* [Task directions] In the data, extract each line that holds the string "Itaipu".
┌──
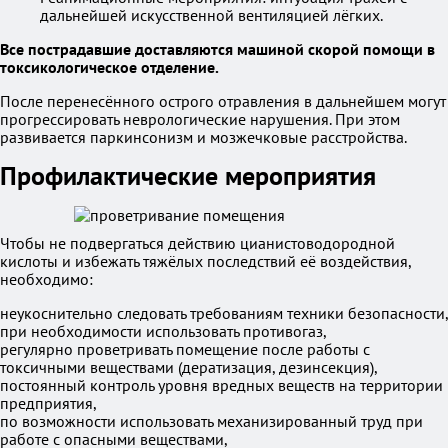
дальнейшей искусственной вентиляцией лёгких.
Все пострадавшие доставляются машиной скорой помощи в
токсикологическое отделение.
После перенесённого острого отравления в дальнейшем могут
прогрессировать неврологические нарушения. При этом
развивается паркинсонизм и мозжечковые расстройства.
Профилактические мероприятия
Чтобы не подвергаться действию цианистоводородной
кислоты и избежать тяжёлых последствий её воздействия,
необходимо:
неукоснительно следовать требованиям техники безопасности,
при необходимости использовать противогаз,
регулярно проветривать помещение после работы с
токсичными веществами (дератизация, дезинсекция),
постоянный контроль уровня вредных веществ на территории
предприятия,
по возможности использовать механизированный труд при
работе с опасными веществами,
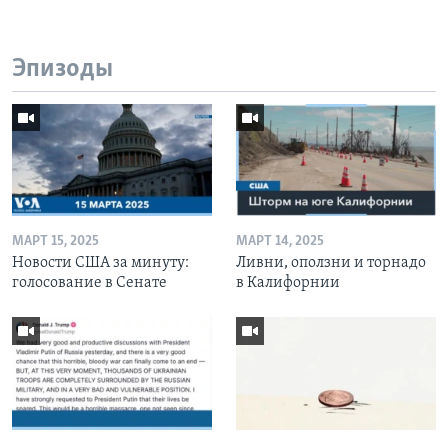
Эпизоды
МАРТ 15, 2025
МАРТ 14, 2025
Новости США за минуту:
Ливни, оползни и торнадо
голосование в Сенате
в Калифорнии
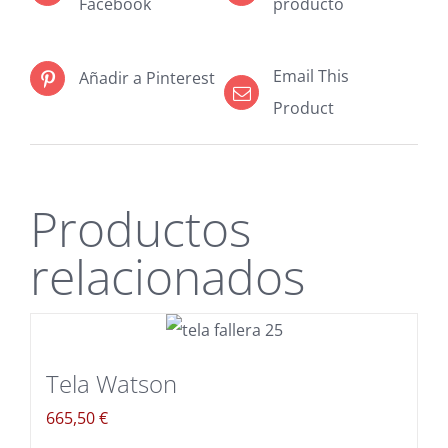
Facebook
producto
Email This
Añadir a Pinterest
Product
Productos
relacionados
Tela Watson
665,50
€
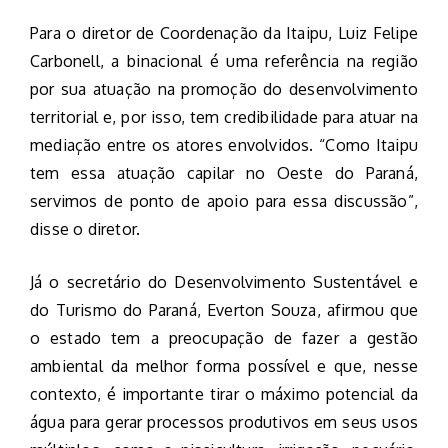
Para o diretor de Coordenação da Itaipu, Luiz Felipe
Carbonell, a binacional é uma referência na região
por sua atuação na promoção do desenvolvimento
territorial e, por isso, tem credibilidade para atuar na
mediação entre os atores envolvidos. “Como Itaipu
tem essa atuação capilar no Oeste do Paraná,
servimos de ponto de apoio para essa discussão”,
disse o diretor.
Já o secretário do Desenvolvimento Sustentável e
do Turismo do Paraná, Everton Souza, afirmou que
o estado tem a preocupação de fazer a gestão
ambiental da melhor forma possível e que, nesse
contexto, é importante tirar o máximo potencial da
água para gerar processos produtivos em seus usos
└──
* [Response]
Para o diretor de Coordenação da Itaipu, Luiz Felipe
mediação entre os atores envolvidos. “Como Itaipu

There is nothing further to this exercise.